EXCERTO DA PÁGINA
····················

26 de fevereiro de 2012

semana 9
Mwana-sodá



“Kadogo” é a palavra “swahili” para criança. No Congo, para os falantes de “swahili”, “kadogo” também quer dizer soldado. Uma simbiose de significados reveladora de uma terrível realidade.
Também os povos de língua bantu não tinham termo para a palavra soldado. Como para tantas outras coisas, adoptaram o termo imposto pelo colono branco e, hoje, os que falam lingala, por exemplo, integraram no vocabulário o francesismo “sodá”. Fido era um “mwana-sodá”, uma criança-soldado.
Quando nos encontrámos, cabia-lhe a honrosa tarefa de guardar as costas do grande chefe, Jean Pierre Bemba, presidente de le Mouvement pour la Liberté du Congo (MLC), um dos principais grupos rebeldes que fez a guerra contra a dinastia Kabila.
Fido seguia o chefe para todo o lado. Quando o chefe comia, guardava-lhe a porta. Quando o chefe caminhava, guardava-lhe os flancos. Sempre de “kalashnikov” na mão e dureza no olhar. A arma e o olhar disfarçavam-lhe os 11 anos de meninice perdida na orfandade, na fome e nos horrores que lhe impuseram em nome da sua própria sobrevivência. Como qualquer outro “sodá” do MLC, Fido combatia a troco de um prato de sopa. Soldado sem pré e sem ideal.
Todas as manhãs, bem cedo, o tambor falante da missão imitava a voz humana no chamamento dos fiéis para a missa. O bombolón dizia: “ba-na-zam-bé-gá-ná-dá-kôo” (“bana nzambe benga na ndako” – crianças, Deus chama-vos a casa), mas Fido nunca ia.

Carlos Narciso
história inédita, 2001-2010
fotografia inédita, Abril de 2001

19 de fevereiro de 2012

semana 8
Era uma vez uma menina...

····················

ENTRADAS FORNECIDAS
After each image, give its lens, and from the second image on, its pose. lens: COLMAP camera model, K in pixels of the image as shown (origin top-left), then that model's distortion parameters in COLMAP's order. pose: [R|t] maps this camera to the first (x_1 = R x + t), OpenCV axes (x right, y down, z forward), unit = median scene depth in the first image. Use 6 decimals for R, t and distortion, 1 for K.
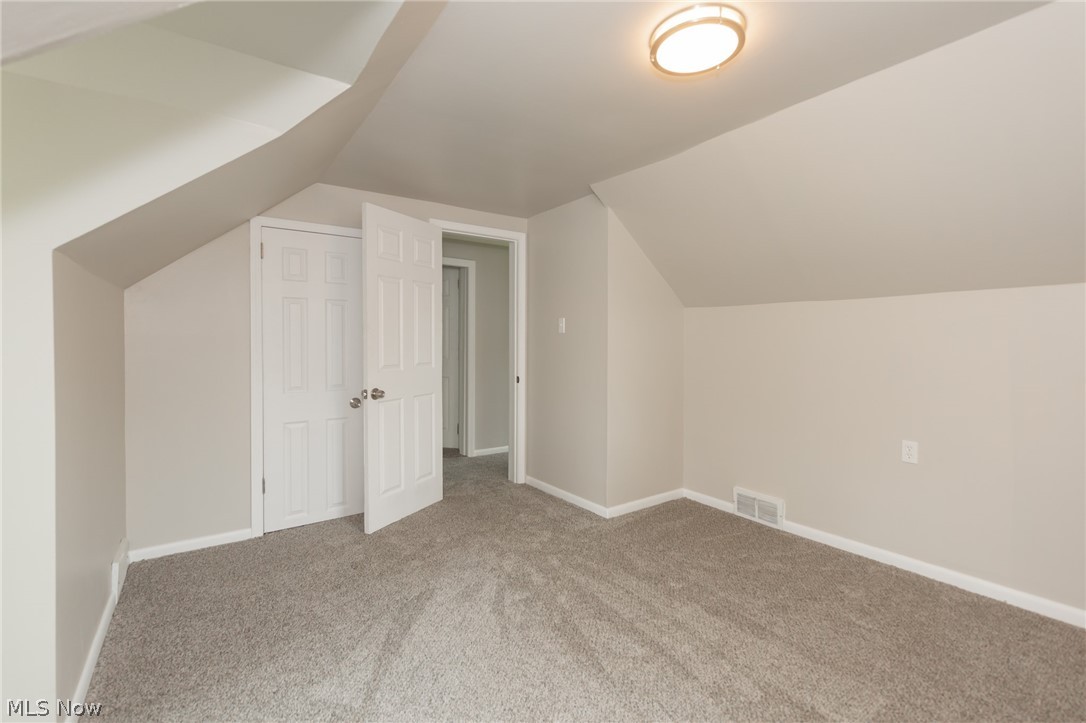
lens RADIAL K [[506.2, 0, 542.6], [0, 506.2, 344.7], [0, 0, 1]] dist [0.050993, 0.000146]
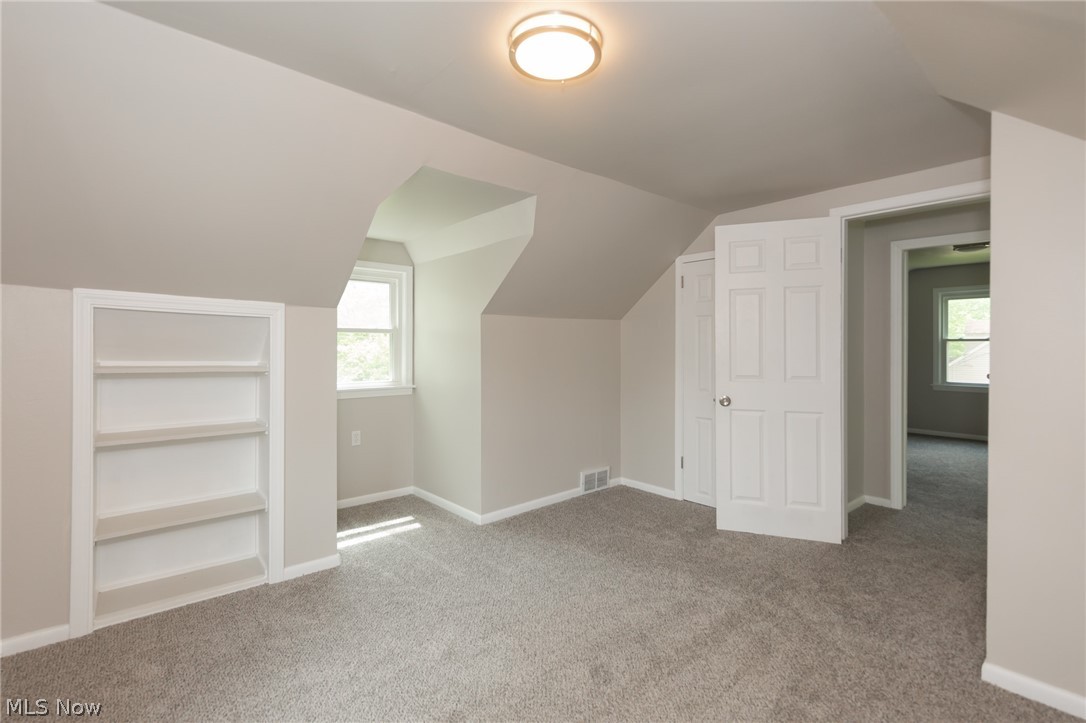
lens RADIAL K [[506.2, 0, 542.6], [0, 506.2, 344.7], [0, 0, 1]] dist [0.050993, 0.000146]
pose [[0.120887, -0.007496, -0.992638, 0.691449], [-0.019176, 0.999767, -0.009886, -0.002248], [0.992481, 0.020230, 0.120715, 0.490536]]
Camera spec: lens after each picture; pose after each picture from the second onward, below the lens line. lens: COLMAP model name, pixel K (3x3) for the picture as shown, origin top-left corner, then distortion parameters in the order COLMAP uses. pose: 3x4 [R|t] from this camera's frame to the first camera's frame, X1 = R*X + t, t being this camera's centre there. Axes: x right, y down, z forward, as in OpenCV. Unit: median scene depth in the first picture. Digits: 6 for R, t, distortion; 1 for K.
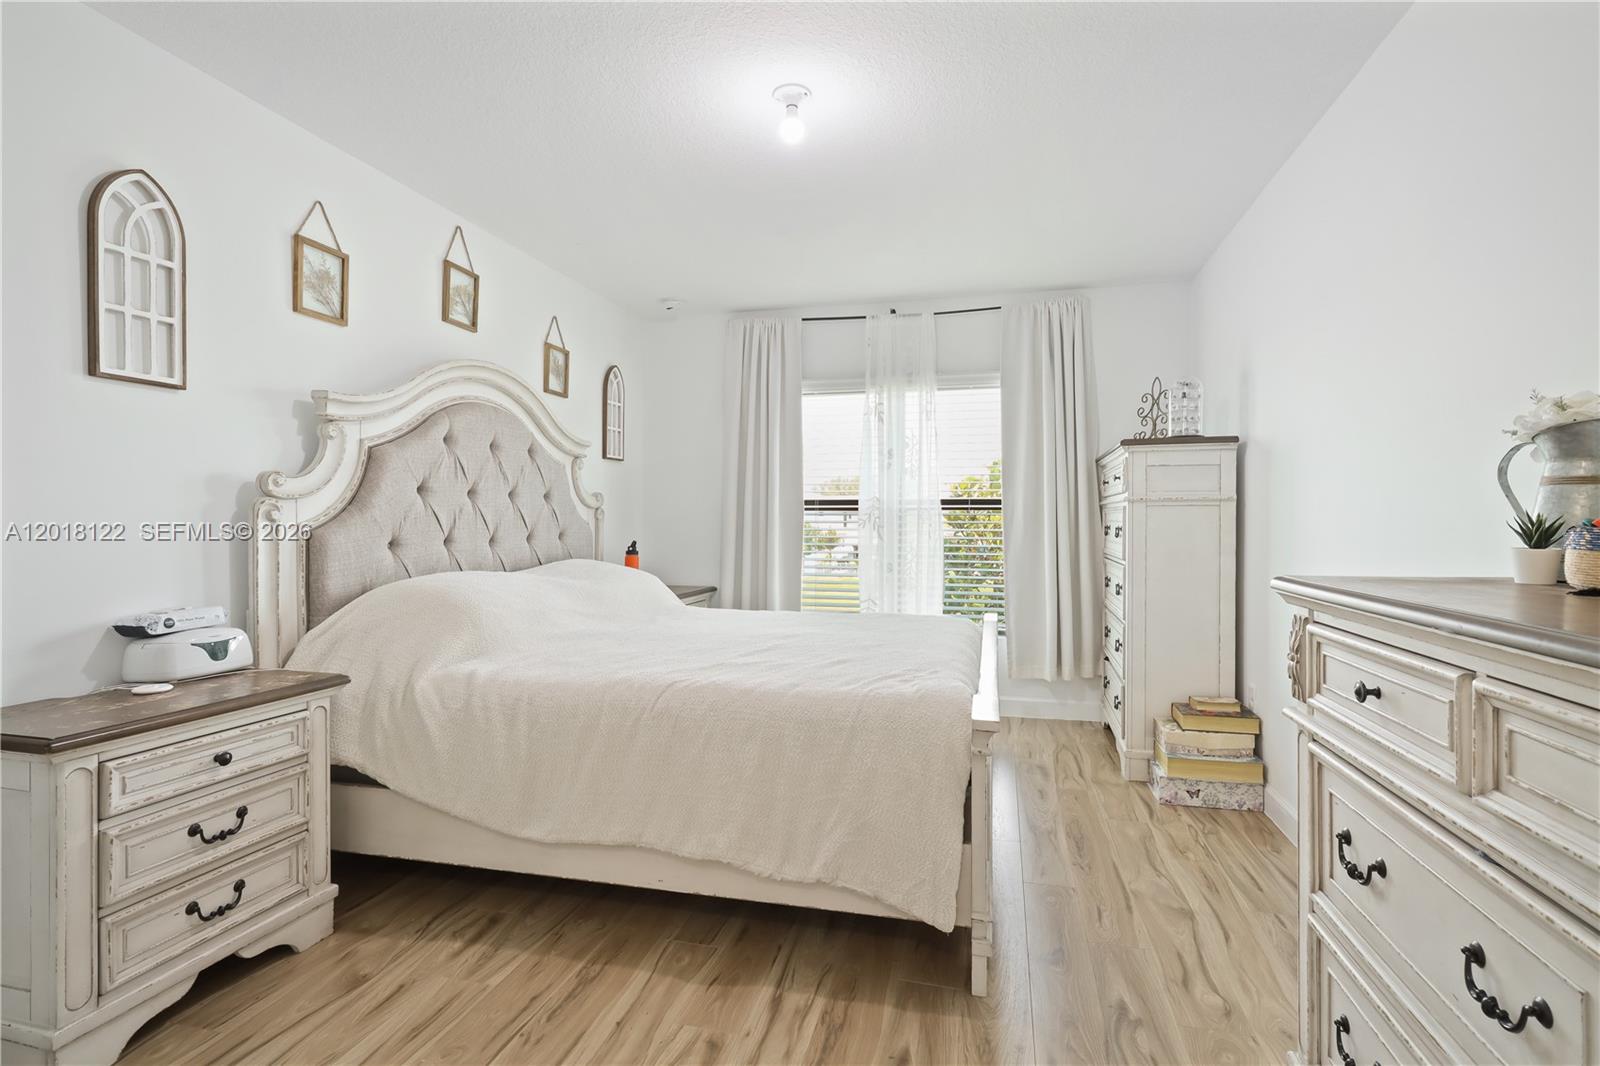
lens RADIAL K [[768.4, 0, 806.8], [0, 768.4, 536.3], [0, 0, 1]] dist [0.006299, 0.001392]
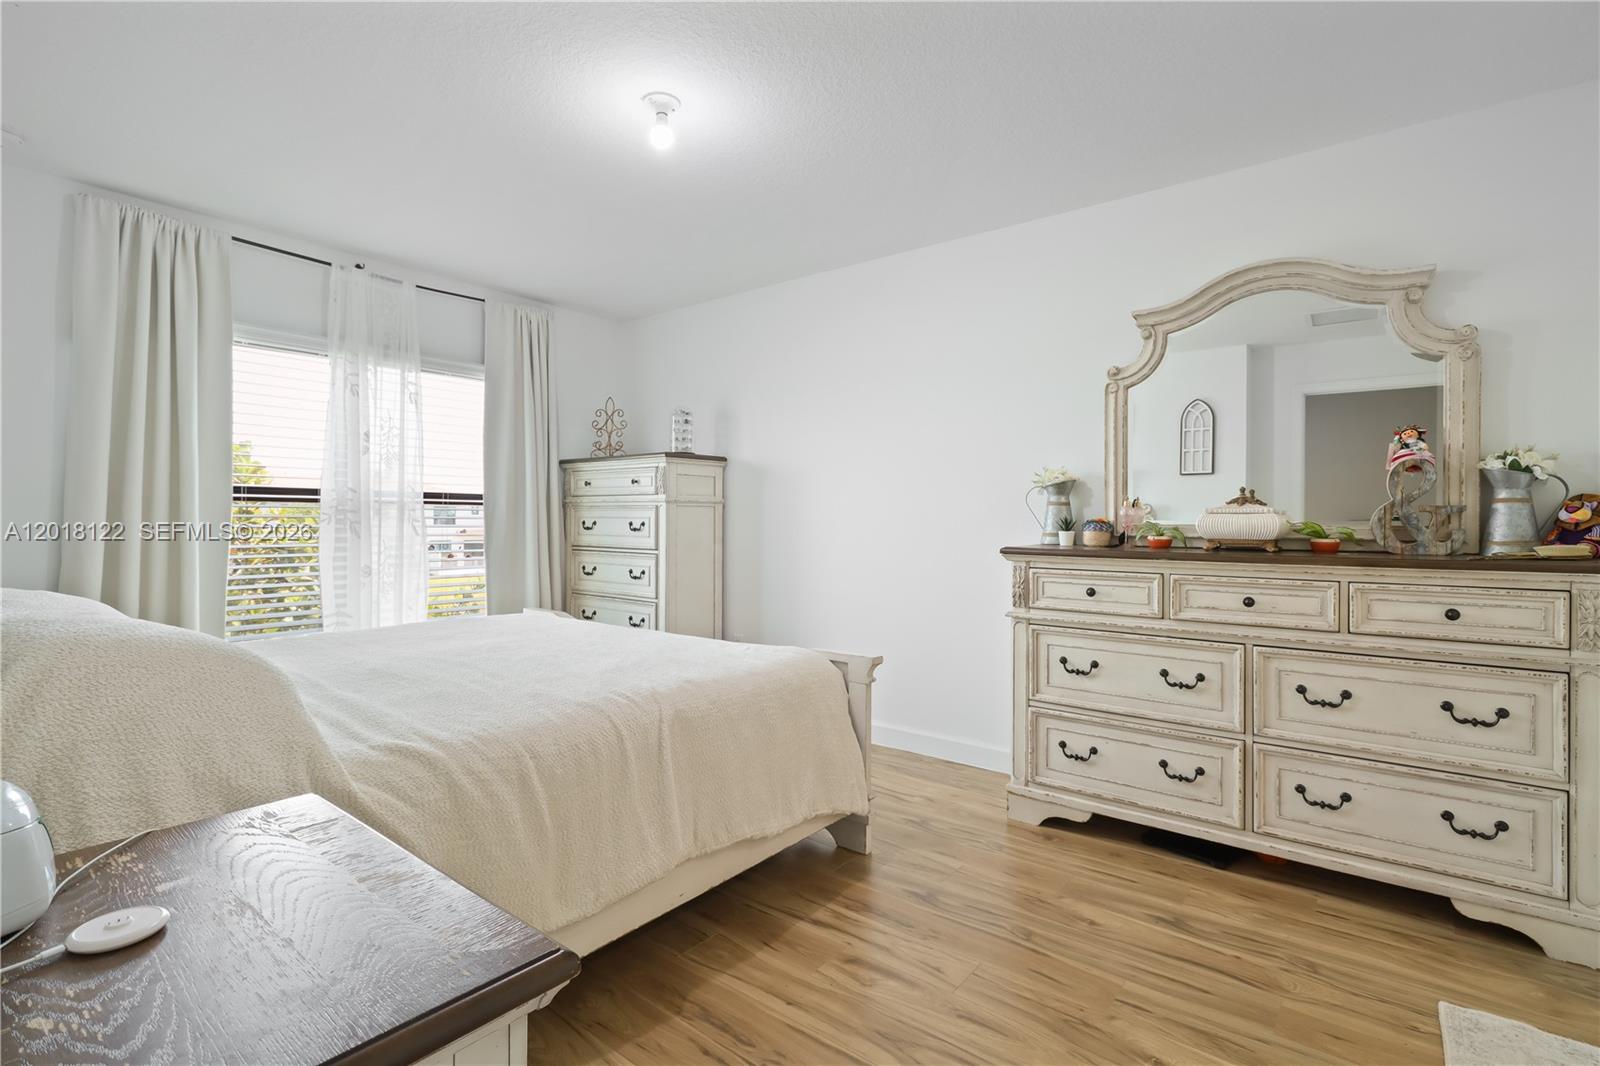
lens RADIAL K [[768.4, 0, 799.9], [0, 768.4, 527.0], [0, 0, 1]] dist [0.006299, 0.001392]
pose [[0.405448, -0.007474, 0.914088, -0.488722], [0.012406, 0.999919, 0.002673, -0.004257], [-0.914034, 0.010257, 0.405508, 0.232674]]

····················

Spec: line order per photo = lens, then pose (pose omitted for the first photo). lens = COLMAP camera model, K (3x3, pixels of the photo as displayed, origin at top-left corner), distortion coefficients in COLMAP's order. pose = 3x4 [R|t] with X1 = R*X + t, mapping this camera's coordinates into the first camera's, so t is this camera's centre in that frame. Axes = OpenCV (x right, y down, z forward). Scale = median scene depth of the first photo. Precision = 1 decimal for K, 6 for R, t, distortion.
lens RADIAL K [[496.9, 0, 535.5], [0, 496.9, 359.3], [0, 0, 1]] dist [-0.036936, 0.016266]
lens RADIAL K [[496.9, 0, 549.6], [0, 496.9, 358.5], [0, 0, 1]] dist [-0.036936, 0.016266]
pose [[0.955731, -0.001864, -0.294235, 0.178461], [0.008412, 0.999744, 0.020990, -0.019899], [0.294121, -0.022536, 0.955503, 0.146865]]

····················

PONHA EM PRÁTICA
- 1) No excerto da página, em troca de quê combatia o Fido?
- 2) Dê seguimento ao excerto da página, a partir da última frase apresentada.

LISTA DE RESPOSTAS
- 1) Combatia a troco de um prato de sopa.

- 2)
Corria o ano de 2008 e uma recém-casada apanhou um táxi para o tribunal da sua cidade e exigiu o divórcio de um homem com o qual tinha sido obrigada a casar. O marido violava-a e batia-lhe. Num país como Portugal, que o ano inteiro assistiu à divulgação de histórias de violência doméstica, esta podia ser mais uma, trágica como todas as outras. Mas estamos a falar do Iémen, um país que ostenta um dos mais baixos níveis de igualdade de género e uma elevadíssima taxa de iliteracia feminina, que ronda actualmente os 65 por cento. A heroína da história chama-se Nojood Ali, tem 10 anos, gosta de matemática e de assistir aos desenhos animados do Tom & Jerry e parece ter nascido para mudar a história.
No dia em que decidiu colocar um ponto final no pesadelo em que vivia, cruzou-se com Shada Nasser, uma mulher que já antes tinha ficado na história do Iémen como a primeira advogada e defensora dos direitos humanos a exercer uma carreira de sucesso na capital do Iémen. A advogada decidiu defender o caso de Nojood e representou-a gratuitamente.
Mohammed Ahdal, o pai, um antigo varredor de ruas, tem duas mulheres, 16 filhos e nenhum trabalho. Razão, aos seus olhos, mais do que suficiente para não ter cumprido a promessa à filha de a deixar estudar e de não a obrigar a casar tão jovem. Existia ainda um outro motivo: a “honra”, em nome da qual se cometem crimes que são definidos como meros “actos”. Uma das suas filhas tinha sido violada, outra raptada. E quando o noivo começou a rondar demasiado a casa de dois quartos decidiu que o casamento poderia salvar Nojood de um destino similar ao das irmãs.
Nojood foi eleita como “mulher do ano 2008”, pela revista Glamour e os fundos angariados foram entregues à Girls World Communication Centre, uma organização em Sana’a que oferece cursos de inglês, computadores e planeamento familiar para raparigas pobres. Contudo, a grande vitória da pequena grande mulher foi a de ter voltado à escola. Pretende ser advogada para ajudar meninas como ela. Mas por agora Nojood pode continuar a ver o gato e o rato na televisão, a brincar com a sua irmã mais nova, Haifa, e a ler histórias de meninas com final feliz.

Helena Oliveira
a partir de artigo publicado na revista Cais, em Março de 2009

Khaled Abdullah Ali Al Mahdi
fotografia Reuters

12 de fevereiro de 2012

semana 7
As mães coragem de Tiananmen



Já passaram 21 anos de espera. De silêncio para Ding Zilin, a fundadora e uma porta-voz das mães de Tiananmen. Na noite de 3 para 4 de Junho, Ding Zilin tenta todos os anos ir até ao sítio da cidade de Pequim, onde o seu filho foi morto pelos soldados do Exército chinês. Muitas vezes a polícia segue-a neste ritual em silêncio, o único que lhe é permitido juntamente com o marido.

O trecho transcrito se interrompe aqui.